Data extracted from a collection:

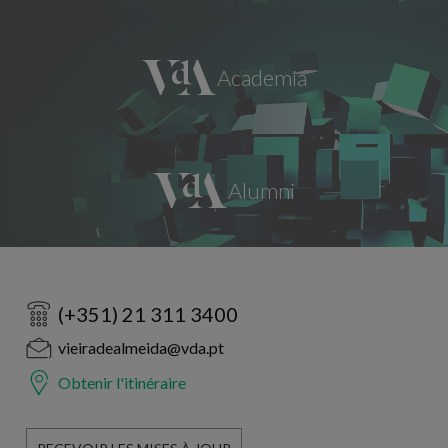
(+351) 21 311 3400
vieiradealmeida@vda.pt
Obtenir l'itinéraire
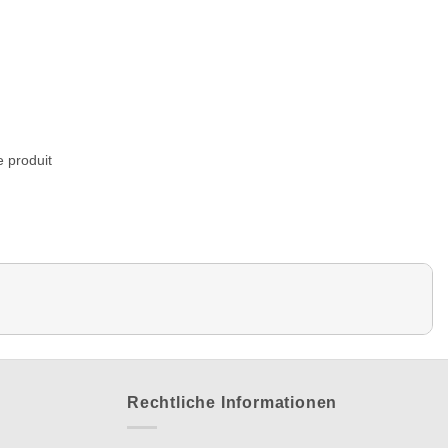
e produit
Rechtliche Informationen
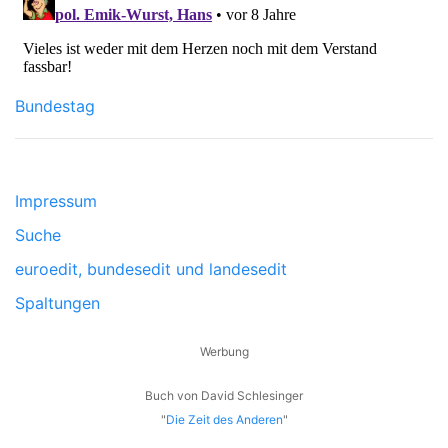
Bundestag
Impressum
Suche
euroedit, bundesedit und landesedit
Spaltungen
Werbung
Buch von David Schlesinger
"
Die Zeit des Anderen
"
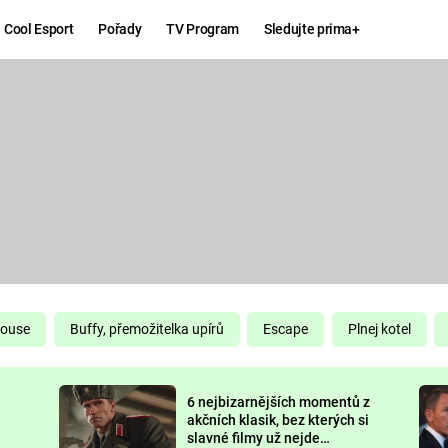
Cool Esport
Pořady
TV Program
Sledujte prima+
Hry
Zábava
MAFIA
ZÁBAVN
GALERI
GTA 6
NEJLEP
KINGDOM
KOMEDI
COME:
DELIVERANCE
CHUCK
House
Buffy, přemožitelka upírů
Escape
Plnej kotel
NORRIS
ESPORT
6 nejbizarnějších momentů z
DEADP
akčních klasik, bez kterých si
slavné filmy už nejde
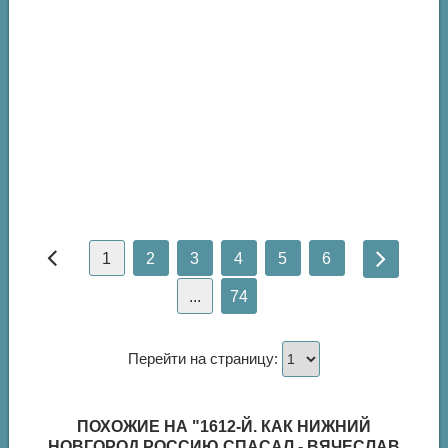
1
2
3
4
5
6
...
74
Перейти на страницу:
ПОХОЖИЕ НА "1612-Й. КАК НИЖНИЙ
НОВГОРОД РОССИЮ СПАСАЛ - ВЯЧЕСЛАВ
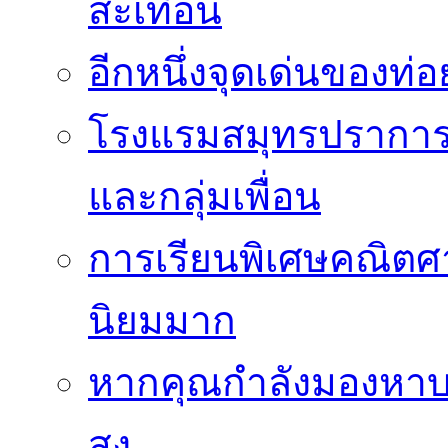
สะเทือน
อีกหนึ่งจุดเด่นของท
โรงแรมสมุทรปราการ 
และกลุ่มเพื่อน
การเรียนพิเศษคณิตศา
นิยมมาก
หากคุณกำลังมองหาบร
สูง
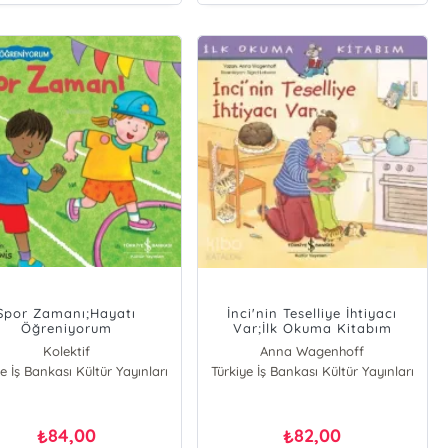
Spor Zamanı;Hayatı
İnci'nin Teselliye İhtiyacı
Öğreniyorum
Var;İlk Okuma Kitabım
Kolektif
Anna Wagenhoff
e İş Bankası Kültür Yayınları
Türkiye İş Bankası Kültür Yayınları
84,00
82,00
₺
₺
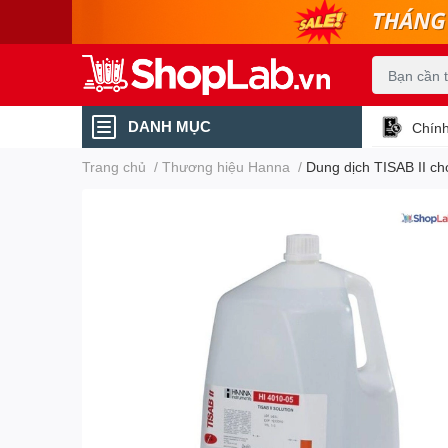
DANH MỤC
Chính
Trang chủ
/
Thương hiệu Hanna
/
Dung dịch TISAB II ch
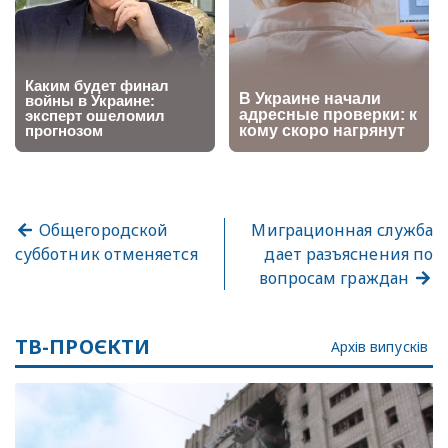
Общегородской
Миграционная служба
субботник отменяется
дает разъяснения по
вопросам граждан
ТВ-ПРОЄКТИ
Архів випусків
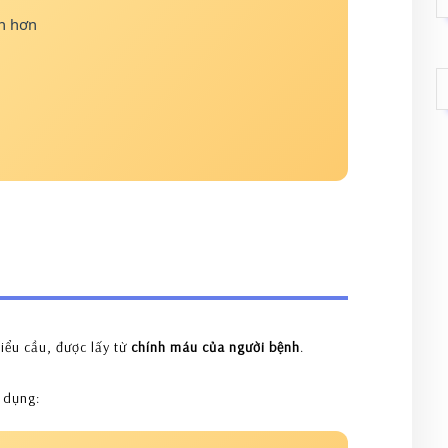
n hơn
tiểu cầu, được lấy từ
chính máu của người bệnh
.
c dụng:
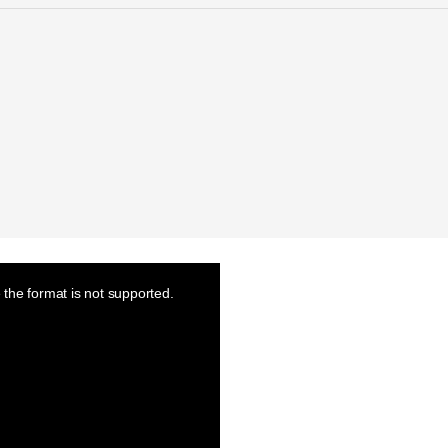
the format is not supported.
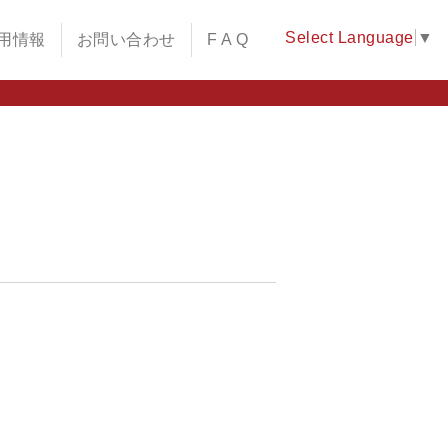
Select Language
▼
用情報
お問い合わせ
F A Q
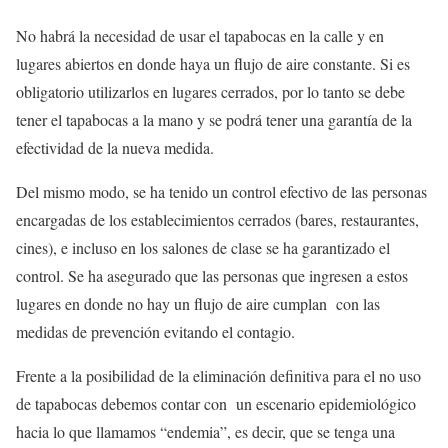
No habrá la necesidad de usar el tapabocas en la calle y en
lugares abiertos en donde haya un flujo de aire constante. Si es
obligatorio utilizarlos en lugares cerrados, por lo tanto se debe
tener el tapabocas a la mano y se podrá tener una garantía de la
efectividad de la nueva medida.
Del mismo modo, se ha tenido un control efectivo de las personas
encargadas de los establecimientos cerrados (bares, restaurantes,
cines), e incluso en los salones de clase se ha garantizado el
control. Se ha asegurado que las personas que ingresen a estos
lugares en donde no hay un flujo de aire cumplan con las
medidas de prevención evitando el contagio.
Frente a la posibilidad de la eliminación definitiva para el no uso
de tapabocas debemos contar con un escenario epidemiológico
hacia lo que llamamos “endemia”, es decir, que se tenga una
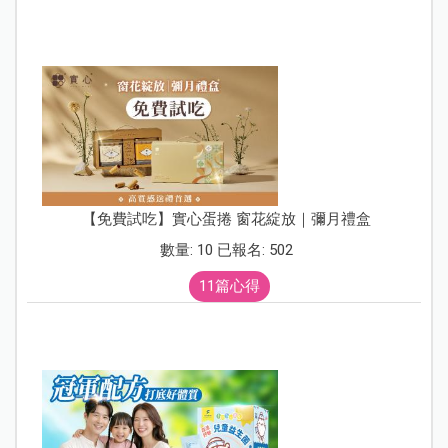
【免費試吃】實心蛋捲 窗花綻放｜彌月禮盒
數量: 10 已報名: 502
11篇心得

### [WHAT IS BEING ASKED]
Can you update the entries above by replacing "Impressum" with "Imprint" and keeping everything else unchanged? Leave the pictures out of your answer.

### [TASK RESULT]
(+351) 21 311 3400
vieiradealmeida@vda.pt
Obtenir l'itinéraire
e produit
Rechtliche Informationen
Bundestag
Imprint
Suche
euroedit, bundesedit und landesedit
Spaltungen
Werbung
Buch von David Schlesinger
"
Die Zeit des Anderen
"
Cool Esport
Pořady
TV Program
Sledujte prima+
Hry
Zábava
MAFIA
ZÁBAVN
GALERI
GTA 6
NEJLEP
KINGDOM
KOMEDI
COME:
DELIVERANCE
CHUCK
House
Buffy, přemožitelka upírů
Escape
Plnej kotel
NORRIS
ESPORT
6 nejbizarnějších momentů z
DEADP
akčních klasik, bez kterých si
slavné filmy už nejde
1
2
3
4
5
6
...
74
Перейти на страницу:
ПОХОЖИЕ НА "1612-Й. КАК НИЖНИЙ
НОВГОРОД РОССИЮ СПАСАЛ - ВЯЧЕСЛАВ
สะเทือน
อีกหนึ่งจุดเด่นของท
โรงแรมสมุทรปราการ 
และกลุ่มเพื่อน
การเรียนพิเศษคณิตศา
นิยมมาก
หากคุณกำลังมองหาบร
สูง
Spor Zamanı;Hayatı
İnci'nin Teselliye İhtiyacı
Öğreniyorum
Var;İlk Okuma Kitabım
Kolektif
Anna Wagenhoff
e İş Bankası Kültür Yayınları
Türkiye İş Bankası Kültür Yayınları
84,00
82,00
₺
₺
DANH MỤC
Chính
Trang chủ
/
Thương hiệu Hanna
/
Dung dịch TISAB II ch
Общегородской
Миграционная служба
субботник отменяется
дает разъяснения по
вопросам граждан
ТВ-ПРОЄКТИ
Архів випусків
n hơn
tiểu cầu, được lấy từ
chính máu của người bệnh
.
c dụng:
the format is not supported.
Select Language
▼
用情報
お問い合わせ
F A Q
No habrá la necesidad de usar el tapabocas en la calle y en
lugares abiertos en donde haya un flujo de aire constante. Si es
obligatorio utilizarlos en lugares cerrados, por lo tanto se debe
tener el tapabocas a la mano y se podrá tener una garantía de la
efectividad de la nueva medida.
Del mismo modo, se ha tenido un control efectivo de las personas
encargadas de los establecimientos cerrados (bares, restaurantes,
cines), e incluso en los salones de clase se ha garantizado el
control. Se ha asegurado que las personas que ingresen a estos
lugares en donde no hay un flujo de aire cumplan con las
medidas de prevención evitando el contagio.
Frente a la posibilidad de la eliminación definitiva para el no uso
de tapabocas debemos contar con un escenario epidemiológico
hacia lo que llamamos “endemia”, es decir, que se tenga una
【免費試吃】實心蛋捲 窗花綻放｜彌月禮盒
數量: 10 已報名: 502
11篇心得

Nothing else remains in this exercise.